I'll say this about Japan-everything everyone has ever said was right. I did think it would all be somehow magical which of course it isn't cause all big cities are basically big cities, but once I realised this- i.e. it wasn't magic, but something real I could interact with, I saw just how great it was.
We're not the first people to say we'd move there in an instant so we'll get into the imaginary line for the imaginary line. Here are our (mostly mine) reasons why:
2. Supercute and pretty everything - this is a society that knows what it's doing. By the end I was almost needing it to stop because it was just too overwhelming.
3. People are nice, super nice - in the time we were there we were taken out for dinner, given various presents from various strangers and shown around Kyoto by a Chako our volunteer guide (who's 60-something and outdid us).
4. Riding bikes - riding bikes is awesome everywhere, but because everyone does it and you're allowed to park them anywhere without them being stolen, it's so much cooler. On the first day we went on the Tokyo Bicycle Tour and it was totally worth it to get our head around the city. In Kyoto I stacked it, landed on my face, cried, and was bleeding, but it was still AWESOME (though obviously not at the time or the few days after).
5. Considered everything - this is especially exciting after living in Vietnam where it sometimes feels like nothing is ever thought about.

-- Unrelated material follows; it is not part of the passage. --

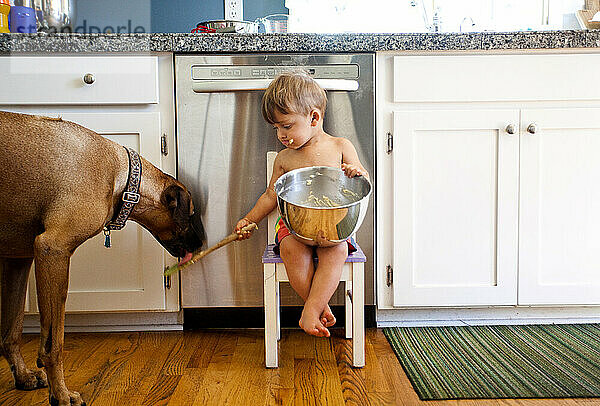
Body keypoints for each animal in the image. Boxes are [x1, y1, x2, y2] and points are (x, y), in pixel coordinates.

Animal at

Examples include, music in the toilets, the fact you can update your train ticket in case you go to a further station, amazing merchandising and this amazing umbrella rack that locks them up!
6. Pride - this is something that really stood out for me, and it's just my impression and may be different from a Japanese point of view, but felt like everyone had an element pride in what they were doing and wanted to do it well. For example, Johnny was looking for something in the chemist a a girl didn't leave his side until he'd found what he needed, and these old guys checking no-one is smoking are totally owning it. Anyone else feel or notice this?
7. Food - what is there to say? NOM NOM NOM. We were also lucky enough to go to my cousin's husband's family 30+ year old restaurant - one of those super intimidating places we wouldn't have dared to otherwise and ate the best food we had in Japan. Let me know if you go and I will arrange it for you!
8. Small bars - in Tokyo we stayed in Shinjuku right near the alleys and alleys of the Golden Gai small bars (apparently over 200)- some which fit only 5 or 6 people. I've never seen Johnny so excited, ever.
9. Shopping - I thought I was over shopping until I got to Japan. It got overwhelming. Not so overwhelming of course to stop me buying a rabbit onsie or maid outfit.
10. Public transport - even though we may have gotten lost on the train more than a few times, the fact that the system covers so many areas is amazing. Other than that it's pretty easy to use and cheap compared to Cityrail!